In electronic networks, path-picking is mark-making. I believe it is misleading to contrast "navigational" with "up out of her chair" movement. These are differences of scale. If I move my feet on an electronically triggered floor, my arms before a video camera, my finger on a mouse, or my eyelash at some newly-sensitive monitor, in all cases my response is moving in real time into a responding situation. I am inviting currents to move through me as I move: currents of information, of gravitational force, of electronic connection, and of a social situation are all always in play. What is most different, in new media, is that one cannot ignore any of these; there is no delimited single-channel "tower" to retreat to in order to attend.
"Reading" becomes reconfigured, yet again in its long history, and so does "writing," without these two becoming the same. As Raley says, "the new media reader-user intermittently captures, processes, transmits, and even introduces data streams, all of which may themselves have different rhythms and tempos." Utterback champions work where "introducing" data streams is at the forefront of interest - and I too am very interested in such work, be it games, role-play, or large-scale architectural projects. But I think the most critical differences in evolving interactivity are not located there, but in the ability to capture, process, transmit, and introduce at a satisfying oscillatory tempo, all the while maintaining what Utterback calls "human presence." I, like Utterback, urge exploration of new interactive situations, beyond the keyboard/clicking that most people are limited to today. However, I believe that what people learn online, managing their e-networked lives, as they do their physically networked lives, will carry over into other kinds of physical computing situations.
Unanswered in any of these realms, if they be electronic, is how to preserve scuff marks and grease stains. Paper and cloth preserve these for a few hundred years, stone a few thousand. One can transiently impress one's (reading/writing) history on an electronic network. Maybe where this quest leads is to an emergent (i.e. entirely different) kind of time-processing in the 25th century, at both the brain and social level.

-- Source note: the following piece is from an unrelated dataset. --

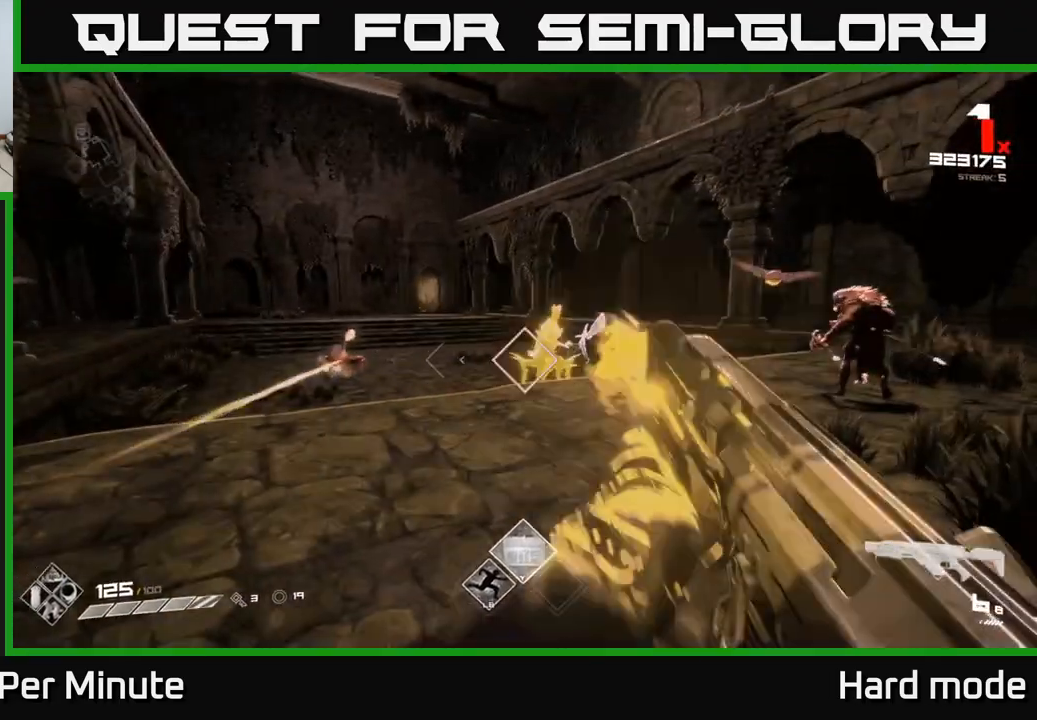
{"dt_ms": 500, "buttons": [], "left_stick": "up", "right_stick": "right", "events": [[100, "R2", "up"], [217, "left_stick", "up"], [317, "R2", "down"], [350, "left_stick", "center"], [433, "R2", "up"], [467, "left_stick", "up"], [500, "right_stick", "right"]]}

I am grateful to Raley for pointing out that the "I" in my title "is not singular, encompassing as it does the reader, hypertext system, programmer, and network alike." For me, the ethics of interactivity, the ethics for developing new interactive situations, depend upon discovering stances or points of view that can credibly represent all of the elements in a networked system. Otherwise, the play of forces we are familiar with is programmed into, engineered into, evolving scenes of interaction. To a degree, of course, this has already occurred. Can we intervene by taking up what has been called a "critical technical practice," a critical technical artistic practice?